Content starts

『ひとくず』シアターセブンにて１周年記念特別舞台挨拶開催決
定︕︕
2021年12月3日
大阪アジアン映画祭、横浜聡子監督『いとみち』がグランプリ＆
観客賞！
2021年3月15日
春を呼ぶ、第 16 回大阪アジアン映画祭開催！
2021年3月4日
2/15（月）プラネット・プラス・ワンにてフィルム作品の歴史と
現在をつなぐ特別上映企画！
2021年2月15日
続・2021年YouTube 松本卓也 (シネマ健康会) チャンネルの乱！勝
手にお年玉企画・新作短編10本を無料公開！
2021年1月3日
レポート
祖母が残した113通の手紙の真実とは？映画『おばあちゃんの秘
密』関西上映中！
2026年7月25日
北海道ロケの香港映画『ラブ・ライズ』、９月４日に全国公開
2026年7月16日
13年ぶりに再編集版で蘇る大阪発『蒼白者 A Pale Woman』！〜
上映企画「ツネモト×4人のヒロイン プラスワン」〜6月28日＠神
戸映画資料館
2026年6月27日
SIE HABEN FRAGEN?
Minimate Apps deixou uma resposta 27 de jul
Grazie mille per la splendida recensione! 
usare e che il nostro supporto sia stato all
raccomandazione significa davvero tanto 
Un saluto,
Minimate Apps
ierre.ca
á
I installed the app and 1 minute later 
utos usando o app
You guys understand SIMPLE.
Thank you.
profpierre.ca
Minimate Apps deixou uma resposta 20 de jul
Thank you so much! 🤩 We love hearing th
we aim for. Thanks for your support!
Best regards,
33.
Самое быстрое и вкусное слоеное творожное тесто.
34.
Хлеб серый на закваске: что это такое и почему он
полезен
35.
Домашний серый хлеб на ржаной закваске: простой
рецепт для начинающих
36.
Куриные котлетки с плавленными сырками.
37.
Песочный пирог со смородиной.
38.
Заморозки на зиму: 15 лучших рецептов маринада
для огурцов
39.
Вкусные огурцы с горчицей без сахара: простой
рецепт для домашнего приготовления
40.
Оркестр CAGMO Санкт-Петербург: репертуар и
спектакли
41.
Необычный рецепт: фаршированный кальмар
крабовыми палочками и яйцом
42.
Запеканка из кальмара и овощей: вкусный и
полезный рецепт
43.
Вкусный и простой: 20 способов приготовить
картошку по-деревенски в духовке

Content ends
Content starts

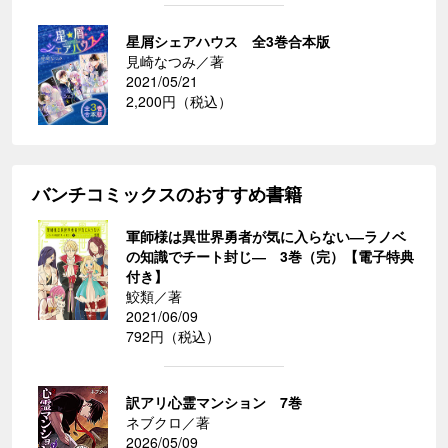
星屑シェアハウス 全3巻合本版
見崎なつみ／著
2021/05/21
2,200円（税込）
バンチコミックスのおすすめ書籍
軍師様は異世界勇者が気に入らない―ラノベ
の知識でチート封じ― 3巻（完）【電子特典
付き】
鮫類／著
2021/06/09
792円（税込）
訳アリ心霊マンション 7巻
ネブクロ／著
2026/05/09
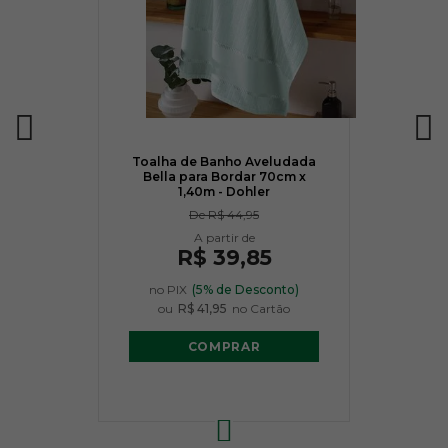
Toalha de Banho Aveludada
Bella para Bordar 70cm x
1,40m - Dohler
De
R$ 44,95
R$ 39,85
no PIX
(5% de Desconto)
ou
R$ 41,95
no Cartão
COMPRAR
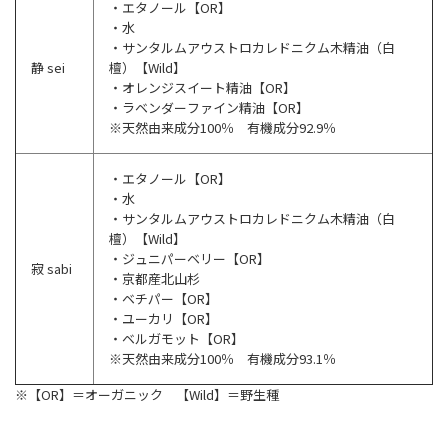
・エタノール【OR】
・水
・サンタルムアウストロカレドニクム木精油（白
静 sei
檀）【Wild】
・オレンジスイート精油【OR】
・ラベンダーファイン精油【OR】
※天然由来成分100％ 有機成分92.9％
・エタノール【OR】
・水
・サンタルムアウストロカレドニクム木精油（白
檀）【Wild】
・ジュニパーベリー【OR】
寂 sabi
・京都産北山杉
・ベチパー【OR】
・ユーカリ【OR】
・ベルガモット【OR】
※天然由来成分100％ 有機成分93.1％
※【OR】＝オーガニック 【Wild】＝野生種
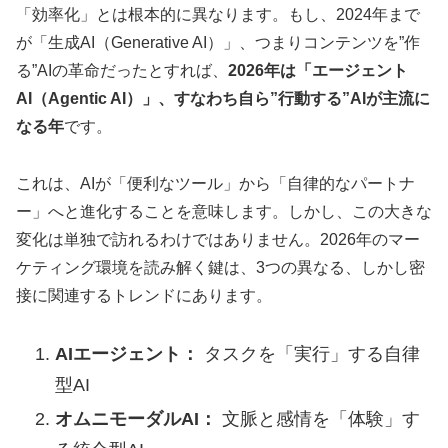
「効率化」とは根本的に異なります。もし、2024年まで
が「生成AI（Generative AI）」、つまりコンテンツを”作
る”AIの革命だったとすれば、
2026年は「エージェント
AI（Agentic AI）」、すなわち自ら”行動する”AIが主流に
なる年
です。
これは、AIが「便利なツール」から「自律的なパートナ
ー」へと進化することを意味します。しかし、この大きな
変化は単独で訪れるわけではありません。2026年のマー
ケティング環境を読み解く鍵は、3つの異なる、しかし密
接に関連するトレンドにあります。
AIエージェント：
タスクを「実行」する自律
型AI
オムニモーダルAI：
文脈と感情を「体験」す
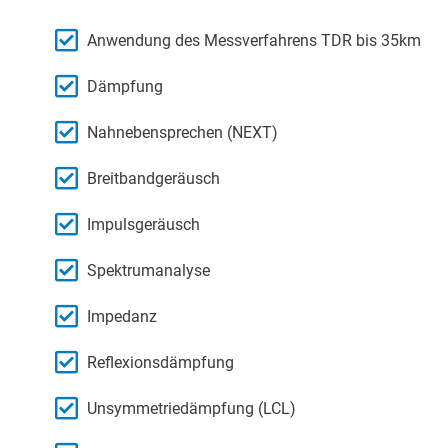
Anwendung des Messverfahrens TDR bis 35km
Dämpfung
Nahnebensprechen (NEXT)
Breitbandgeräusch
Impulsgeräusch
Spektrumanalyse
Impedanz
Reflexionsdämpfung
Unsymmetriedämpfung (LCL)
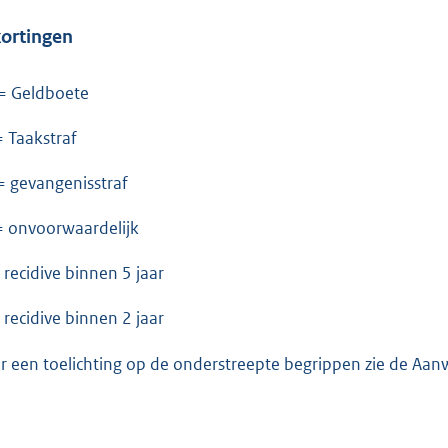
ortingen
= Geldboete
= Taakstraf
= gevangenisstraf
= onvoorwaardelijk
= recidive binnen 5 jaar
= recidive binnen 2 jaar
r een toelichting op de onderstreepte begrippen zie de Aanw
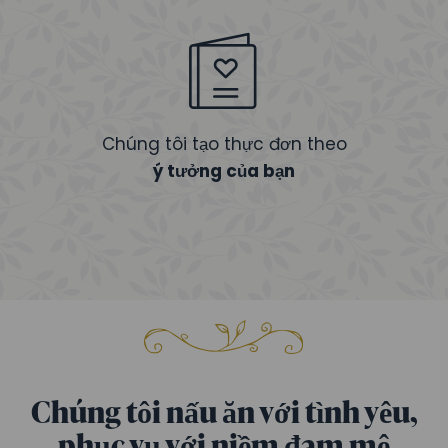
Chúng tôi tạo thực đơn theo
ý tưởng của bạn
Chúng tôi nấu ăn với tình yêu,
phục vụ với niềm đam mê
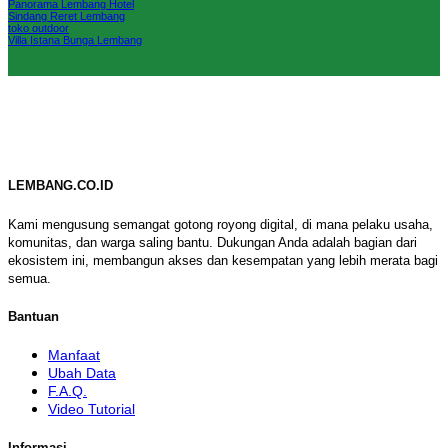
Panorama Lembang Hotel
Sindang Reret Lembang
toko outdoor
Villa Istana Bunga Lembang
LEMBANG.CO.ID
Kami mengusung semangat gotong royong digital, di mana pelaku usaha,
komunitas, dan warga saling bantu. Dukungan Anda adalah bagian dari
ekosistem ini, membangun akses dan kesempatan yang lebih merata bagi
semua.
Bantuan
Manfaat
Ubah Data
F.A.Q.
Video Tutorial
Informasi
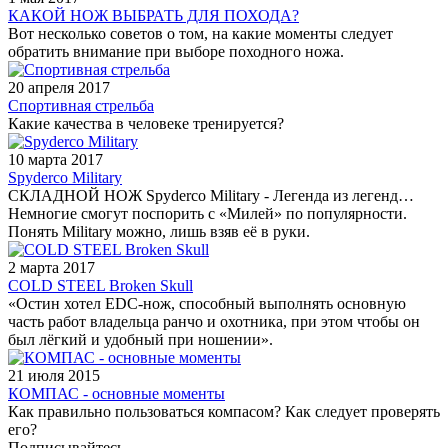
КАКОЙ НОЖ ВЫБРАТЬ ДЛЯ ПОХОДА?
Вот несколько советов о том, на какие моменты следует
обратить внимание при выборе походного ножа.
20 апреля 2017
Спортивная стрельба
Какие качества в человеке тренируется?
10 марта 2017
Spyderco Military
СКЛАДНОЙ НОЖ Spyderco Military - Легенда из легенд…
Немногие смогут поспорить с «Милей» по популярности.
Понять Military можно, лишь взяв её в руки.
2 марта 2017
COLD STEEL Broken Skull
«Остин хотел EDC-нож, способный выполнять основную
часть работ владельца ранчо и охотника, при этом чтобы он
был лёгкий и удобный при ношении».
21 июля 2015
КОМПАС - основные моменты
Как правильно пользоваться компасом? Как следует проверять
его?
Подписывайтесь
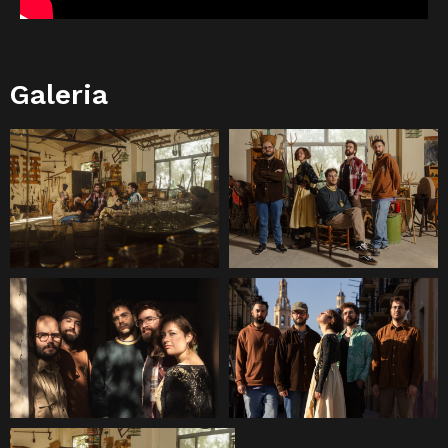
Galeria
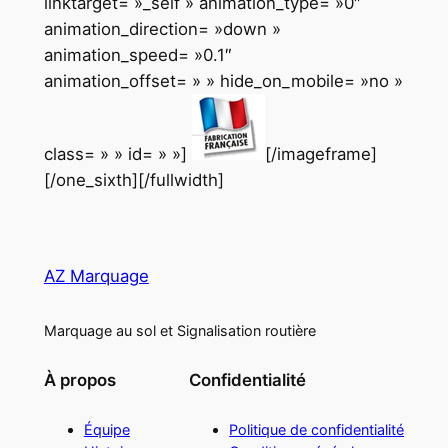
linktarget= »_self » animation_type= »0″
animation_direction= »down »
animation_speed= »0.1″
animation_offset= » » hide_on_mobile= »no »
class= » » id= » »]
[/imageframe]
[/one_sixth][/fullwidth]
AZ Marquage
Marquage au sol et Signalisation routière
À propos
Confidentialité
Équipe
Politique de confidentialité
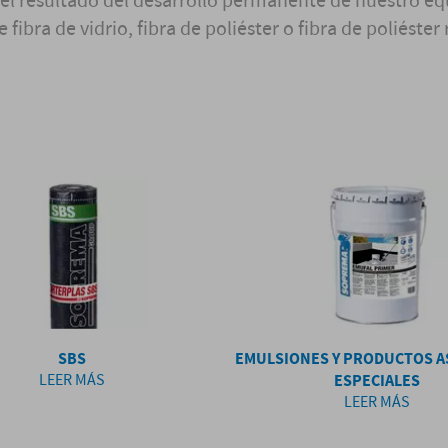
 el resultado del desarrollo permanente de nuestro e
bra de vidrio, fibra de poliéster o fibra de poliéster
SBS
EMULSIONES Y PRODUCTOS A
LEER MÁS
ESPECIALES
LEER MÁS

Content ends
Content starts

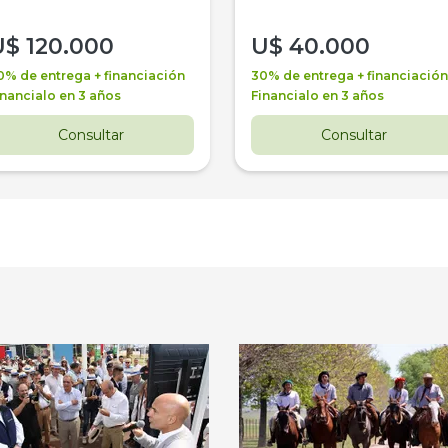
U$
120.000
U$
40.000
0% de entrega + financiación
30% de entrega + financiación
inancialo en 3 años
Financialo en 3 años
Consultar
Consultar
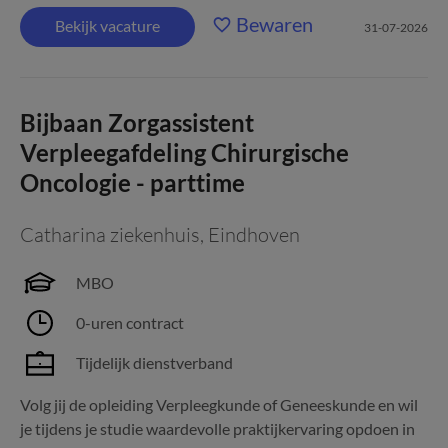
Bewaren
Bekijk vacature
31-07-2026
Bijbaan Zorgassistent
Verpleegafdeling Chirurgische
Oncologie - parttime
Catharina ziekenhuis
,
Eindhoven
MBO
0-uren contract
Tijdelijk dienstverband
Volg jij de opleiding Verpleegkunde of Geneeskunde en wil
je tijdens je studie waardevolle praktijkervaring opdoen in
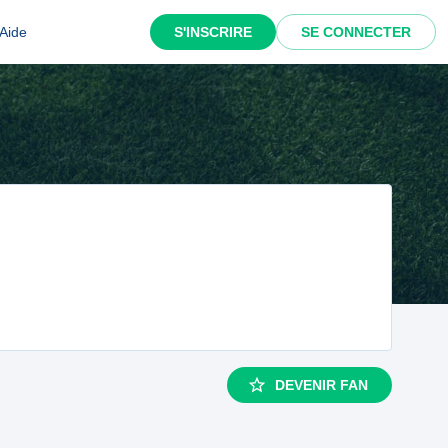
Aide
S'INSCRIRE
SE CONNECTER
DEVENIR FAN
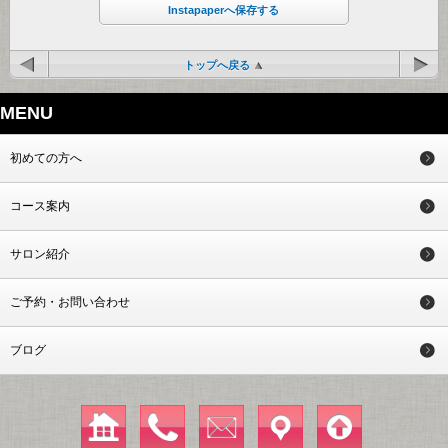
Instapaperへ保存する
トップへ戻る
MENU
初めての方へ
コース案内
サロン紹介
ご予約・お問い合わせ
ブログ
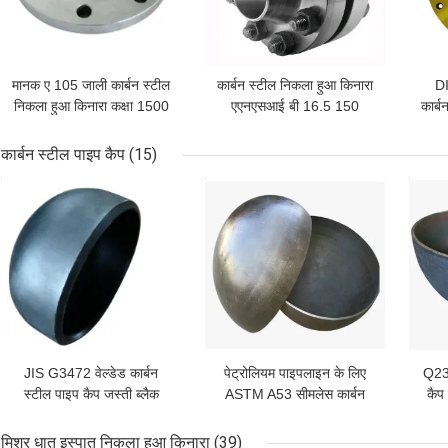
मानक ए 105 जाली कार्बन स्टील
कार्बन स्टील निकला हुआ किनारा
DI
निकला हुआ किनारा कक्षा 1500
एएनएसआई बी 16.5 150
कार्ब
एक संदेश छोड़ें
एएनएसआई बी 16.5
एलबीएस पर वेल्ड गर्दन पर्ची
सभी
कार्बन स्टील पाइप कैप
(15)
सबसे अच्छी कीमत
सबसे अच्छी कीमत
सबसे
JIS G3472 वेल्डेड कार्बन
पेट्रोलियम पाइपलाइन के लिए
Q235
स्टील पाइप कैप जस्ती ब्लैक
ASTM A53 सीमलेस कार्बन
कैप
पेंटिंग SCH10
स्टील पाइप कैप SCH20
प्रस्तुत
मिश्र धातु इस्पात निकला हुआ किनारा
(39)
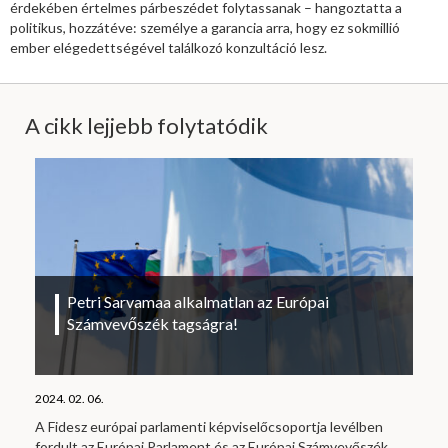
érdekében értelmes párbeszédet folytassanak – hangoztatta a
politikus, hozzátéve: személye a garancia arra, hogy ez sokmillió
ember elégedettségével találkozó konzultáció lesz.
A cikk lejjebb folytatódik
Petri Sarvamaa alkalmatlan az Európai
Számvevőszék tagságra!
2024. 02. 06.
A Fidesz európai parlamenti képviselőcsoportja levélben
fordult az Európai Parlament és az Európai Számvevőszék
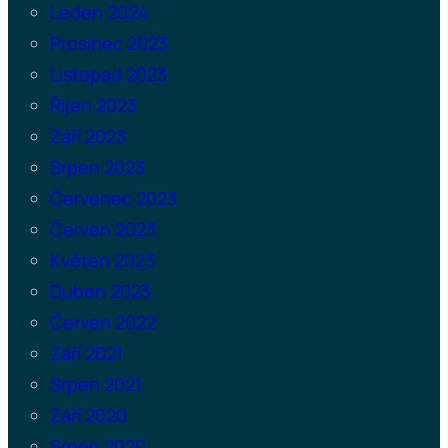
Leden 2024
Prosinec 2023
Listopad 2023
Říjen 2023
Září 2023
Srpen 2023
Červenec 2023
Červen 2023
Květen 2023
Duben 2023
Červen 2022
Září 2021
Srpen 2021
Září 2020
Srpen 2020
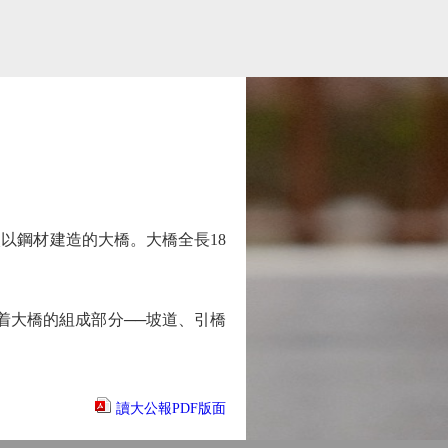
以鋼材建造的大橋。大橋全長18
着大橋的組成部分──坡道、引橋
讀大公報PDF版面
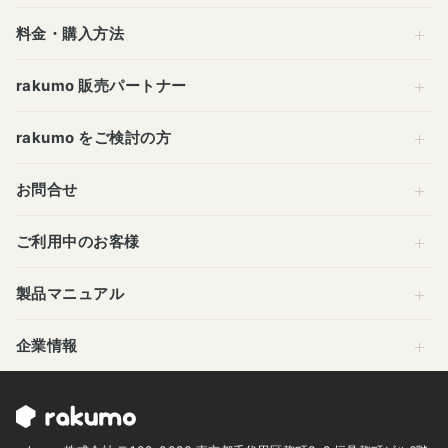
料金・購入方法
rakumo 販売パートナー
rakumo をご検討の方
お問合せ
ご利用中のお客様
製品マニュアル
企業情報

Content ends

→ Brief: Within the listing above, the range opens at the line with "Thank you so much! 🤩 We love hearing th" and closes at the line with "картошку по-деревенски в духовке". Reproduce exactly the lines of that range, including both ends.

→ Your response:
Thank you so much! 🤩 We love hearing th
we aim for. Thanks for your support!
Best regards,
33.
Самое быстрое и вкусное слоеное творожное тесто.
34.
Хлеб серый на закваске: что это такое и почему он
полезен
35.
Домашний серый хлеб на ржаной закваске: простой
рецепт для начинающих
36.
Куриные котлетки с плавленными сырками.
37.
Песочный пирог со смородиной.
38.
Заморозки на зиму: 15 лучших рецептов маринада
для огурцов
39.
Вкусные огурцы с горчицей без сахара: простой
рецепт для домашнего приготовления
40.
Оркестр CAGMO Санкт-Петербург: репертуар и
спектакли
41.
Необычный рецепт: фаршированный кальмар
крабовыми палочками и яйцом
42.
Запеканка из кальмара и овощей: вкусный и
полезный рецепт
43.
Вкусный и простой: 20 способов приготовить
картошку по-деревенски в духовке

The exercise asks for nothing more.